Ma recherche est à la fois théorique et pragmatique ; elle intervient après une trentaine d’années passées sur le terrain à observer, enregistrer, filmer, photographier, les traditions orales et gestuelles de petites communautés inscrites dans le cadre géographique restreint de la Wallonie, tout en ne négligeant pas l’apport d’expériences extérieures à cet espace.
Mon hypothèse de base est qu’il existe un patrimoine culturel immatériel propre à chaque communauté socioculturelle (de taille et de composition variable), qui permet, face à une menace de mondialisation culturelle, de fonder une « ethnicité positive », apte à sociabiliser davantage qu’à isoler. La mise en valeur de ce patrimoine ne constitue pas un repli sur soi et sur le passé mais une ouverture vers une diversité culturelle, exempte de toute hiérarchisation.

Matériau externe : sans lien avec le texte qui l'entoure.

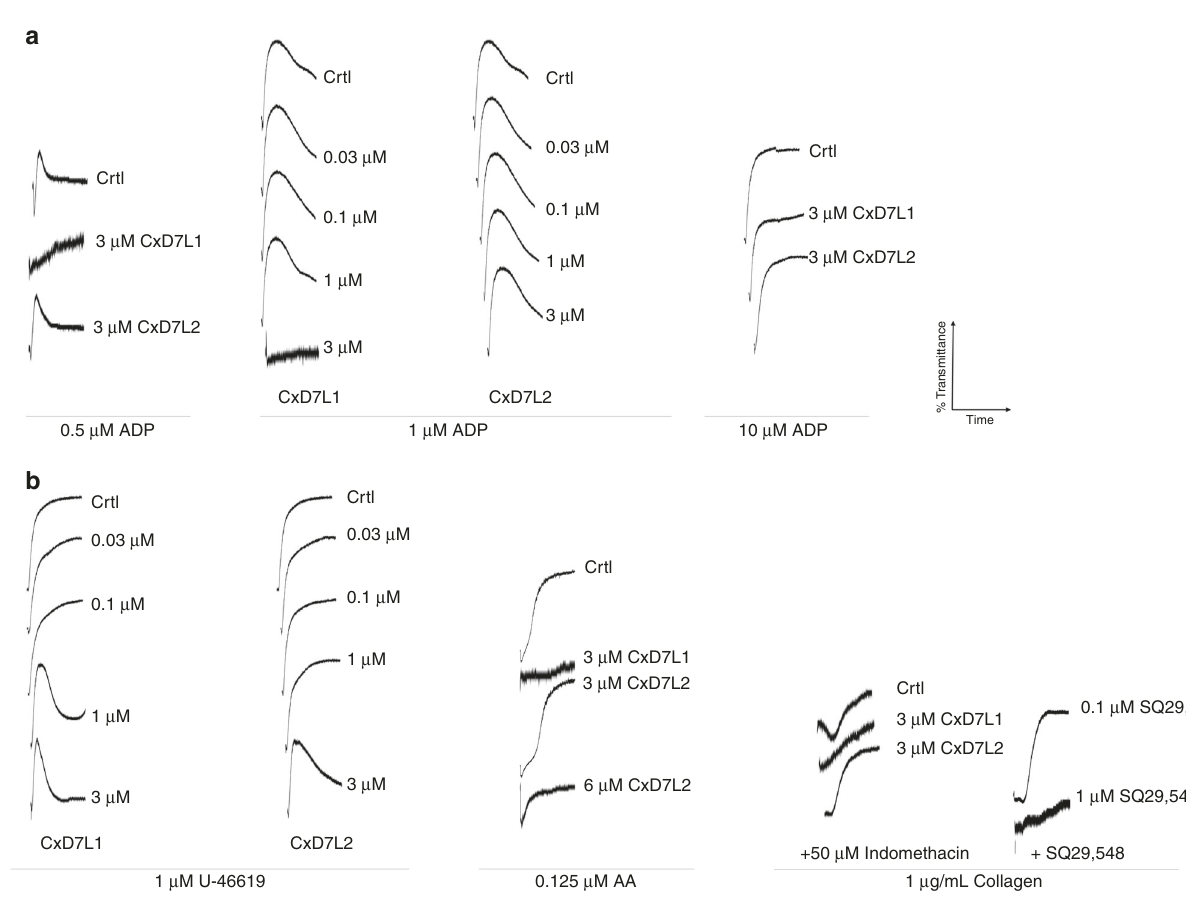
Fig. 7 Effect of CxD7 proteins on platelet aggregation induced by secondary mediators. Prior to the addition of the agonist, platelet-rich human plasma was incubated for 1 min either with PBS (Crtl) or with the recombinant proteins, or SQ29,548 at the concentrations shown. Aggregometer traces were measured at 37 °C from stirred platelets suspensions on a Chrono-Log platelet aggregometer model 700 for 6 min. An increase of light transmittance over time indicates platelet aggregation. a Platelet aggregation traces using different concentrations of ADP (0.5, 1, and 10 µ M) as aggregation agonist. b Platelet aggregation traces using 1 µ M U-46619, 0.125 µ M arachidonic acid (AA), or low collagen concentration (1 µ g/mL). Graphs are representative of two measurements. Source data are provided as a Source Data fi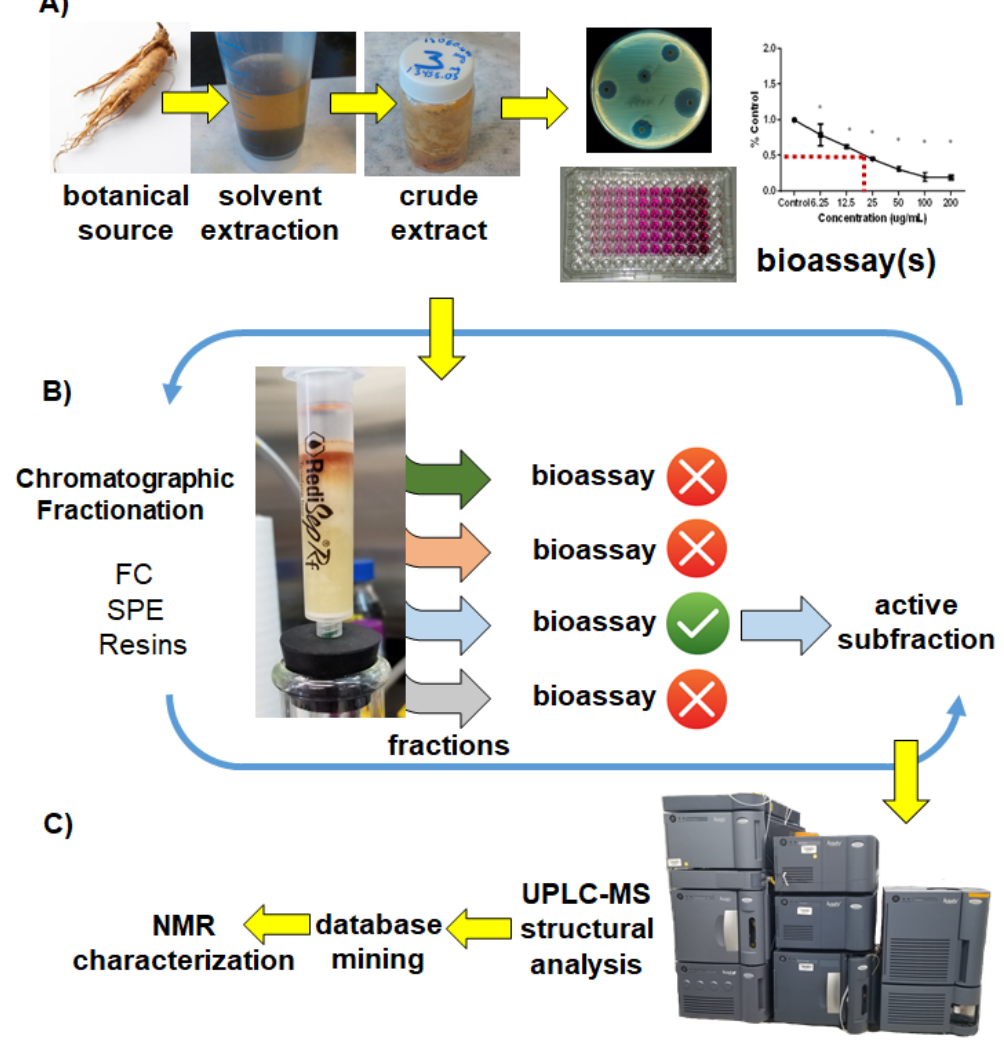
Figure 1. Classic assay-guided fractionation model. ( A ) Crude extracts are prepared, bioassayed, and triaged for importance; ( B ) bioactive crudes are chromatographically fractionated into simpler mixtures. Each fraction is bioassayed and further purified through iterative rounds of chromatography; ( C ) active compounds are identified and characterized via analytical platforms including ultra-performance liquid chromatography mass spectrometry (UPLC-MS), database queries and nuclear magnetic resonance (NMR) structural elucidation.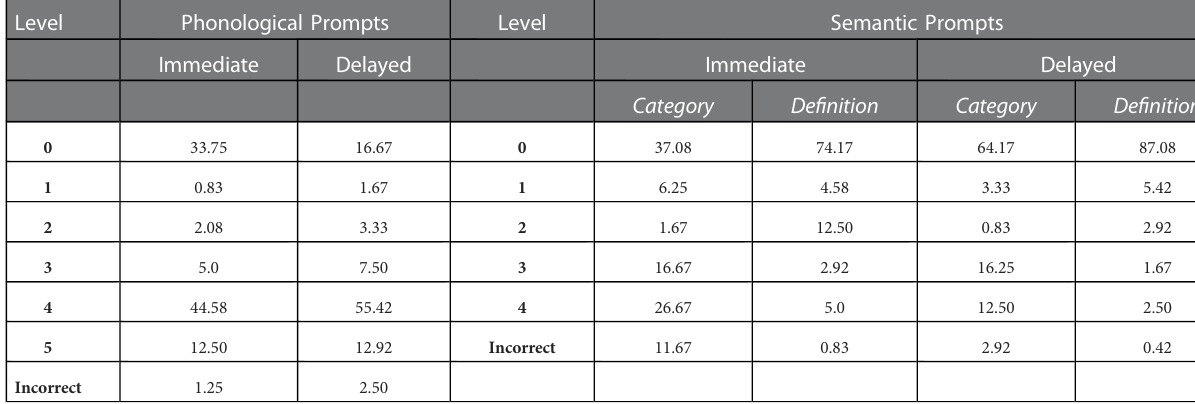
TABLE 11 Percentage of successful responses for each level of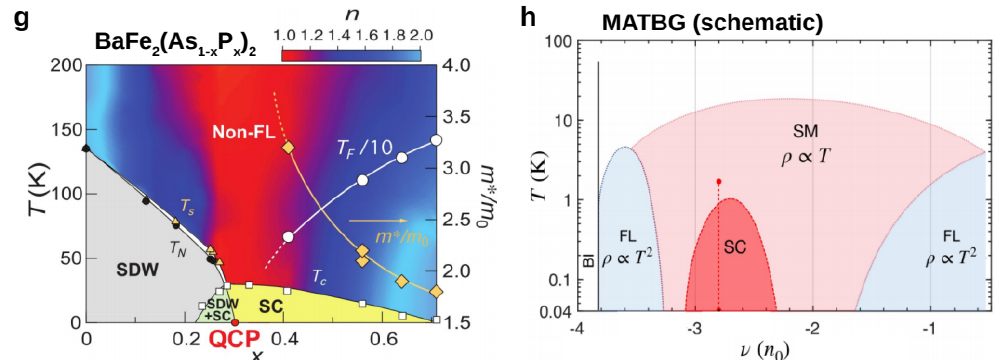
Figure 1. Color-coded phase diagrams featuring strange metal behavior in various materials plat- forms. ( a ) YbRh 2 Si 2 ( left ) and YbRh 2 (Si 0.95 Ge 0.05 ) 2 ( right ), from [40]. ( b ) CeRu 2 Si 2 , from [41]. ( c ) CeRhIn 5 , from [42]. ( d ) Ce 3 Pd 20 Si 6 , from [43]. ( e ) SrRu 3 O 7 . Note that the temperature scale is cut at 4.5K. At lower temperatures, deviations from linear behavior towards larger powers are observed; from [44]. ( f ) La 2 − x Sr x CuO 4 , from [45]. ( g ) BaFe 2 (As 1 − x P x ) 2 , from [46]. ( h ) Magic-angle twisted bi-layer graphene, adapted from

La thèse ne prétend pas, en quelques centaines de pages, résoudre tous les problèmes théoriques que posent la transmission et la sauvegarde du patrimoine immatériel, mais propose une première réflexion sur les contenus, les finalités, les modes de transmission et les médiateurs utiles ou nécessaires, puisque telle est bien l’interrogation que nous pose aujourd’hui le maintien de cette « diversité culturelle ». Elle montre que l’évolution, permanente, des valeurs véhiculées par ce patrimoine est fonction du contexte social et économique dans lequel il se transmet, et qu’il est vain d’encadrer politiquement la transmission de ce patrimoine si cette transmission n’est pas un processus pris en charge, consciemment ou non, par les détenteurs de patrimoine eux-mêmes.
1 Convention promulguée lors de la Conférence générale de l’UNESCO du 16 octobre 2003, ayant pris cours au 20 avril 2006, trois mois après sa ratification par 30 pays membres. La Belgique, représentée par ses trois Communautés linguistiques a officiellement accepté de signer la Convention le 24 mars 2006.